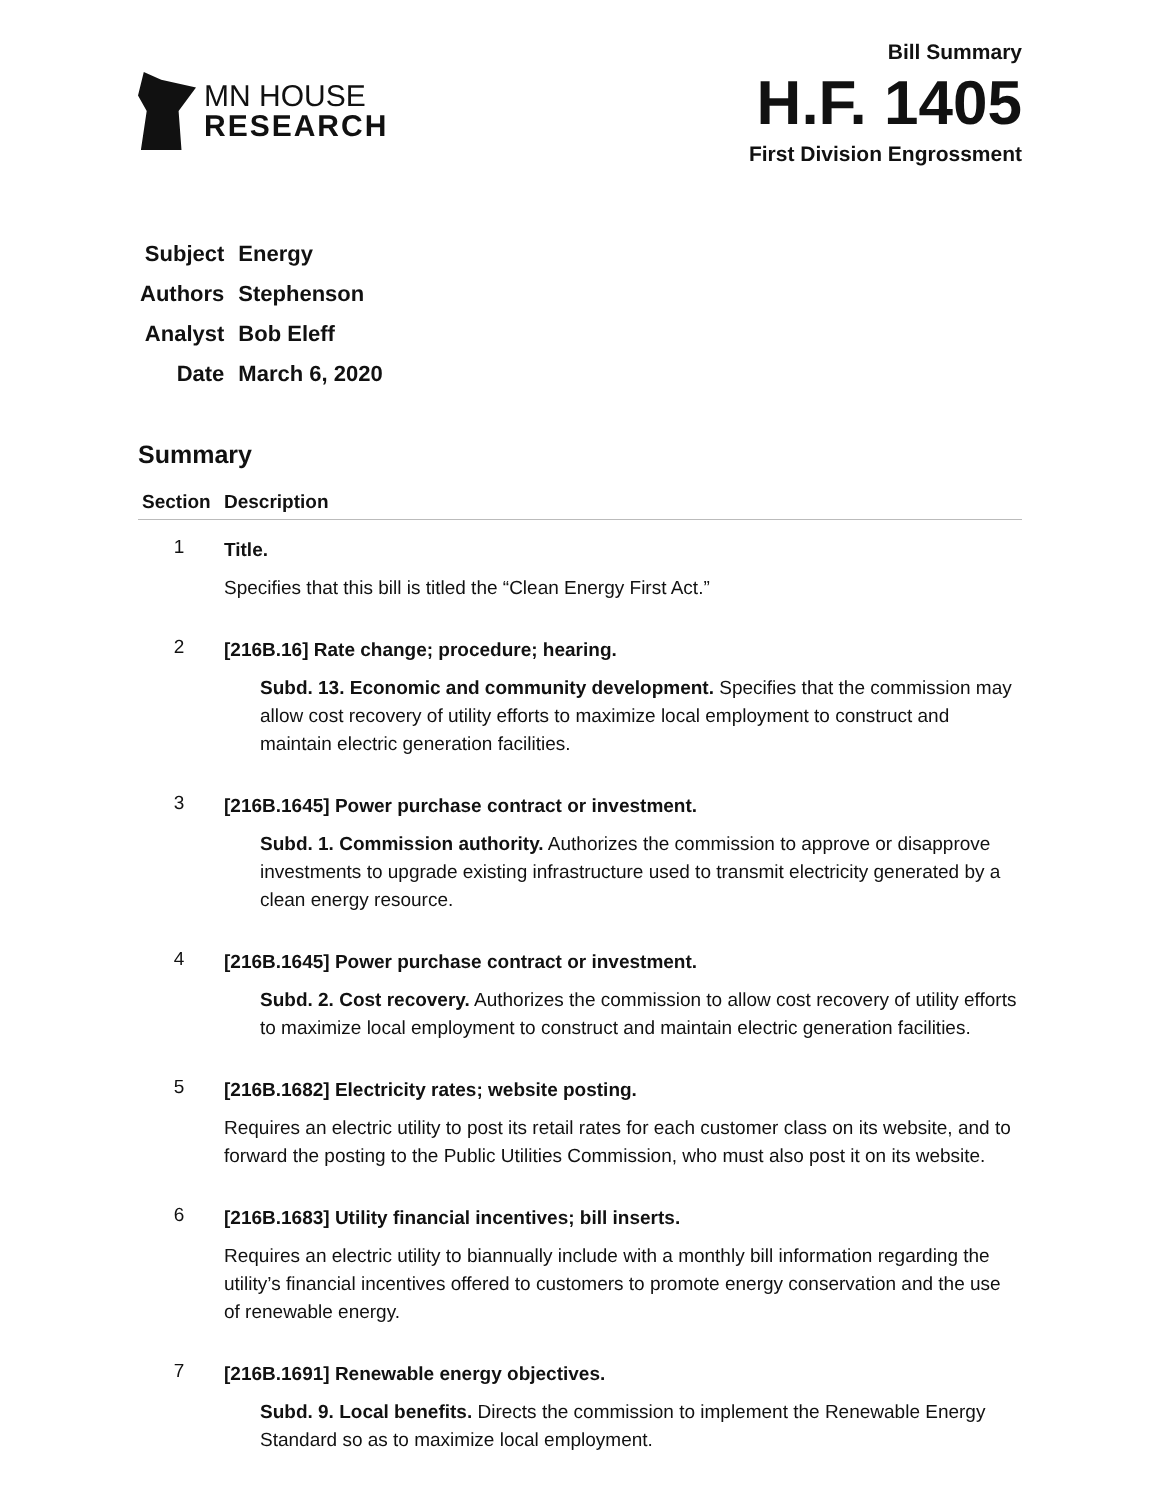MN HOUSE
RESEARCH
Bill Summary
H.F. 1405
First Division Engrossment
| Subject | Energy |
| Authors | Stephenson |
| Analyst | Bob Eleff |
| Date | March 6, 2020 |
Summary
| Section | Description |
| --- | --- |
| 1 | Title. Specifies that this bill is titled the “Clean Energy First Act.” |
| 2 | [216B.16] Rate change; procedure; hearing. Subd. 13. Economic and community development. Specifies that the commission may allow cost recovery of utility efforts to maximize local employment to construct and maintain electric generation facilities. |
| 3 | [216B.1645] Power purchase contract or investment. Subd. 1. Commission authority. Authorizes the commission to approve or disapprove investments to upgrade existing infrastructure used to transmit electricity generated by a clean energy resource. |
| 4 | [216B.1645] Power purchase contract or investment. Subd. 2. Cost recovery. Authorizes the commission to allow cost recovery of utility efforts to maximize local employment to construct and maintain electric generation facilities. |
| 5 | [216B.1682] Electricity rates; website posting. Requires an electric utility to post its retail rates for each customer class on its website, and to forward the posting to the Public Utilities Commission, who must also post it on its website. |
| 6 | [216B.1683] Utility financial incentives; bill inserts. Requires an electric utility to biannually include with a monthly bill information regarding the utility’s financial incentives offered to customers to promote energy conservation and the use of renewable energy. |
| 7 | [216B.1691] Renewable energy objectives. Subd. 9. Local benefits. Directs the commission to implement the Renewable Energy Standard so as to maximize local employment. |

☆ ☆ ☆

§ TASK ITEM: Could you repeat the data exactly, omitting its pictures?

§ TASK ANSWER:
MN HOUSE
RESEARCH
Bill Summary
H.F. 1405
First Division Engrossment
| Subject | Energy |
| Authors | Stephenson |
| Analyst | Bob Eleff |
| Date | March 6, 2020 |
Summary
| Section | Description |
| --- | --- |
| 1 | Title. Specifies that this bill is titled the “Clean Energy First Act.” |
| 2 | [216B.16] Rate change; procedure; hearing. Subd. 13. Economic and community development. Specifies that the commission may allow cost recovery of utility efforts to maximize local employment to construct and maintain electric generation facilities. |
| 3 | [216B.1645] Power purchase contract or investment. Subd. 1. Commission authority. Authorizes the commission to approve or disapprove investments to upgrade existing infrastructure used to transmit electricity generated by a clean energy resource. |
| 4 | [216B.1645] Power purchase contract or investment. Subd. 2. Cost recovery. Authorizes the commission to allow cost recovery of utility efforts to maximize local employment to construct and maintain electric generation facilities. |
| 5 | [216B.1682] Electricity rates; website posting. Requires an electric utility to post its retail rates for each customer class on its website, and to forward the posting to the Public Utilities Commission, who must also post it on its website. |
| 6 | [216B.1683] Utility financial incentives; bill inserts. Requires an electric utility to biannually include with a monthly bill information regarding the utility’s financial incentives offered to customers to promote energy conservation and the use of renewable energy. |
| 7 | [216B.1691] Renewable energy objectives. Subd. 9. Local benefits. Directs the commission to implement the Renewable Energy Standard so as to maximize local employment. |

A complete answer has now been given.